Sanık Bünyamin B.'nin hırsızlık suçuna teşebbüsten 5237 sayılı TCK’nun 142/1-b, 35/2, 53, 63 ve 58. maddeleri uyarınca 1 yıl hapis, konut dokunulmazlığının ihlali suçundan ise aynı kanunun 116/1, 53, 58 ve 63. maddeleri uyarınca 1 yıl hapis cezası ile cezalandırılmasına, hak yoksunluğuna, mahsuba ve cezalarının mükerrirlere özgü infaz rejimine göre çektirilmesine ilişkin, Sincan 3. Asliye Ceza Mahkemesince verilen 07.12.2005 gün ve 31-43 sayılı hükmün, sanık müdafii tarafından temyiz edilmesi üzerine dosyayı inceleyen Yargıtay 6. Ceza Dairesince 26.09.2011 gün ve 11550-40059 sayı ile;

                “1-Hırsızlık suçundan 5275 sayılı Ceza ve Güvenlik Tedbirlerinin İnfazı Hakkındaki Kanunun 108/2. hükmü de gözetilerek, 5237 sayılı TCK'nun 58/7. maddesinin uygulanma koşullarının değerlendirilebilmesi için, sanığın tekerrüre esas alınan önceki mahkumiyet hükmünün denetim olanağı verecek biçimde karar yerinde gösterilmemesi,

                2- Hırsızlık suçundan 5237 sayılı Yasanın 53/3. maddesi göz ardı edilerek, 53/1-c bendinde belirtilen haklardan sanığın mahkum olduğu hapis cezasının infazı tamamlanıncaya kadar yoksun bırakılmasına karar verilmiş olması,

                3- İddianamedeki sevk maddeleri ve nitelendirmeye göre; sanık hakkında konut dokunulmazlığını bozmak suçundan dava açılmadığı halde ek iddianame düzenlenmesi yerine ek savunma ile dava konusu dışına çıkılarak, yazılı şekilde hüküm kurulması suretiyle 5271 sayılı CMK'nun 225/1. Maddesine aykırı davranılması" isabetsizliklerinden bozulmasına karar verilmiştir. 

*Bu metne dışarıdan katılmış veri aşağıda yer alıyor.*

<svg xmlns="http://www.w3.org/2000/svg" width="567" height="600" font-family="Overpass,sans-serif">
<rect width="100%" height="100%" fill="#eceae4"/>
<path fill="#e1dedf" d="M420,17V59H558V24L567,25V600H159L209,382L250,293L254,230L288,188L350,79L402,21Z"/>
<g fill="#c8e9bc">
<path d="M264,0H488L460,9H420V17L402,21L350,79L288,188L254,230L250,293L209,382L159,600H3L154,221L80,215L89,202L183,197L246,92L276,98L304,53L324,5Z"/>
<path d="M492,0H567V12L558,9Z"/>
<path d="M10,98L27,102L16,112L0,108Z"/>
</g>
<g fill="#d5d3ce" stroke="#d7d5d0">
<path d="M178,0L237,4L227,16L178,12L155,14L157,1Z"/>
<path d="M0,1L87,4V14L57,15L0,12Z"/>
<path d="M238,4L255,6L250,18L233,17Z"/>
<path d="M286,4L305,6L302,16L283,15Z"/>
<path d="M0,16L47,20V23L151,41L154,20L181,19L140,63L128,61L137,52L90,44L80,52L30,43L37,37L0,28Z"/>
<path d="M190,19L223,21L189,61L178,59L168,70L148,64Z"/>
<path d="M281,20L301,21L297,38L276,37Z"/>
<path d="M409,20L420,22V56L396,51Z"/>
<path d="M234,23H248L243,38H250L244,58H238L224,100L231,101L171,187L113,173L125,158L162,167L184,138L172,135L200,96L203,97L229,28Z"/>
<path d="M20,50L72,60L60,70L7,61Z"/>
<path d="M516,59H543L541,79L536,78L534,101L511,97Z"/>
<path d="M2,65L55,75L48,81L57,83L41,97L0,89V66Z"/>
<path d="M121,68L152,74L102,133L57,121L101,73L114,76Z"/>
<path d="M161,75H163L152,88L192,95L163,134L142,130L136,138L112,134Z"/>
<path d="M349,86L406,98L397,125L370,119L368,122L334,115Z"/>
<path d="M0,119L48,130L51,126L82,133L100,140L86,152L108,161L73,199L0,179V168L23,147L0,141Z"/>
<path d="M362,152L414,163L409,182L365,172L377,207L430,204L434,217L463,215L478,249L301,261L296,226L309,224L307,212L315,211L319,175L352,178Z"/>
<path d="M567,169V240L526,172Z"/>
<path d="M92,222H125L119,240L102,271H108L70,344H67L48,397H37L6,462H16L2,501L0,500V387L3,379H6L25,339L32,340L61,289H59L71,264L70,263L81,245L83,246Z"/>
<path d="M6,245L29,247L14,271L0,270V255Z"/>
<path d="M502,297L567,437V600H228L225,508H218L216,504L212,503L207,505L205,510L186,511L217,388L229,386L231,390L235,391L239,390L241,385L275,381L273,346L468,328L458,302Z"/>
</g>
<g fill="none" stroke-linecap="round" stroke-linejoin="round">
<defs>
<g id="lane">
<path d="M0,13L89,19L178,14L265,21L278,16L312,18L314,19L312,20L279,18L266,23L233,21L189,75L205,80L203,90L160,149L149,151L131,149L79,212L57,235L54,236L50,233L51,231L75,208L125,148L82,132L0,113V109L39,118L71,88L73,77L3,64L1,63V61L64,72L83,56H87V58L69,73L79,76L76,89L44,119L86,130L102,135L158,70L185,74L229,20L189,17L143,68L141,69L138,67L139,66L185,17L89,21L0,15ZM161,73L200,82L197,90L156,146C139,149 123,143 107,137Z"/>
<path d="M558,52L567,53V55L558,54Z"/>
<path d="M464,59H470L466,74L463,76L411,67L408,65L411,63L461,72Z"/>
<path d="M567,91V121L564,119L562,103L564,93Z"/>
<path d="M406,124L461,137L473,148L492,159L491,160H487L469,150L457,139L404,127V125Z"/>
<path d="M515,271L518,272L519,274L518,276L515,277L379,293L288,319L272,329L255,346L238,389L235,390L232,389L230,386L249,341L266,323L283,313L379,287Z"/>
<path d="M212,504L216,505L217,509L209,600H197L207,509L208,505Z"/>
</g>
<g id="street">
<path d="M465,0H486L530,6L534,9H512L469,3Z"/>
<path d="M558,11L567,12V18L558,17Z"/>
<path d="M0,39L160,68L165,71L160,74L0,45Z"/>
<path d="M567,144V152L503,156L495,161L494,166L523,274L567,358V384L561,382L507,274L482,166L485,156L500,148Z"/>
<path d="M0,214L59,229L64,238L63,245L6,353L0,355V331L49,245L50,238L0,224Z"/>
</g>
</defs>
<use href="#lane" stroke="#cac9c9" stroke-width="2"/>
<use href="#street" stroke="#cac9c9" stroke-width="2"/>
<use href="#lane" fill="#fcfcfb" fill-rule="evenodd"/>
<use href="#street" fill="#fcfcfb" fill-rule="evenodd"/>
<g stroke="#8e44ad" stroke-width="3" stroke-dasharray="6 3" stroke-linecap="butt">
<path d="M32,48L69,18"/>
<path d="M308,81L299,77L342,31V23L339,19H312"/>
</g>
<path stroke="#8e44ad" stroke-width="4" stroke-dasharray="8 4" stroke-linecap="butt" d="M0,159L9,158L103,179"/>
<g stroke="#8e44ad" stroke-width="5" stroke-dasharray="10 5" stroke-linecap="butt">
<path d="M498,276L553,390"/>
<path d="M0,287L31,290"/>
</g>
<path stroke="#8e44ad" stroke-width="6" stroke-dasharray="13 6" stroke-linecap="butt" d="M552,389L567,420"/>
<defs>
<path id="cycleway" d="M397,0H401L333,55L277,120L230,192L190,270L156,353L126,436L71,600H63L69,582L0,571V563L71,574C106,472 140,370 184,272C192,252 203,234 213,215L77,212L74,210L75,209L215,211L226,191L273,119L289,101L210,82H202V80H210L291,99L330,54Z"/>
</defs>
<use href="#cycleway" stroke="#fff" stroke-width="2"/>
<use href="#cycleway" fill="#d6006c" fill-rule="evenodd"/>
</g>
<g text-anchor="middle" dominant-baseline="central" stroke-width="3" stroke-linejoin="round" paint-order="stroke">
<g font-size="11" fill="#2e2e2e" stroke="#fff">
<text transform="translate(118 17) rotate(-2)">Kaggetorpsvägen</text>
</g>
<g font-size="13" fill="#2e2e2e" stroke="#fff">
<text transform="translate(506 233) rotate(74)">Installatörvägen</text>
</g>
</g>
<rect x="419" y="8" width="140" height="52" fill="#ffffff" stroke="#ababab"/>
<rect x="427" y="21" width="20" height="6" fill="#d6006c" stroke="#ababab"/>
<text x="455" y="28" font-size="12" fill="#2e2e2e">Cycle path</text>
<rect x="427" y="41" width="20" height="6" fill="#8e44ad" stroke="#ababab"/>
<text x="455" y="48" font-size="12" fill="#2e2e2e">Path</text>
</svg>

Yargıtay Cumhuriyet Başsavcılığı ise 25.10.2011 gün ve 62686 sayı ile;

                “İtiraz sebeplerini Yüksek Yargıtay 6. Ceza Dairesinin her üç bozma sebebi yönünden irdelemek gerekmektedir.

                1 numaralı bozma sebebi yönünden:

                Yüksek Daire sanığın tekerrüre esas alınan önceki mahkumiyet hükmünün denetime olanak verecek biçimde karar yerinde gösterilmemesini bozma sebebi olarak kabul etmiştir.

                ...1 numaralı bozma sebebi tamamen infazı ilgilendirmektedir. Hükmün açıklanan nedenle bozulmasının yerinde olmadığını düşünmekteyiz.

                2 numaralı bozma sebebi yönünden:

                TCK'nun 53. maddesinin yasaya aykırı olarak uygulanmasından söz edilebilirse de bu husustaki yanlışlığın düzeltilerek onama müessesesi yoluyla giderilmesi mümkün görülmektedir.

                Keza, hükmün bu yönden de düzeltilerek onanması yerine bozulmasına karar verilmesinde isabet olmadığını düşünmekteyiz.

                3 numaralı bozma nedenine gelince:

                Yüksek daire sanık hakkında konut dokunulmazlığını ihlal suçundan açılmış bir dava olmadığını, bu itibarla sanık hakkında anılan suçtan ek iddianame ile dava açılmadan ek savunma ile dava dışına çıkılarak konut dokunulmazlığını ihlal suçundan da hüküm kurulmasının yasaya aykırı olduğunu kabul etmiş ve bu sebeple hükmün bozulmasına karar vermiştir.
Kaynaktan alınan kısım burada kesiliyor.